**Problem**
Pictures aside, repeat the listing below exactly.

**Recorded information**
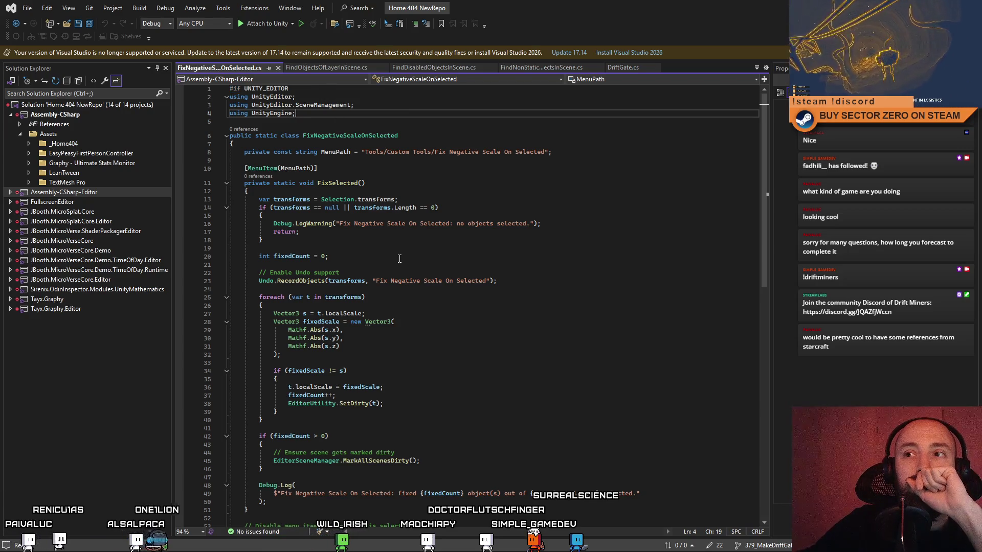
pyautogui.scroll(-3, 399, 274)
pyautogui.scroll(-4, 400, 273)
pyautogui.scroll(7, 400, 274)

**Solution**
pyautogui.scroll(-3, 399, 274)
pyautogui.scroll(-4, 400, 273)
pyautogui.scroll(7, 400, 274)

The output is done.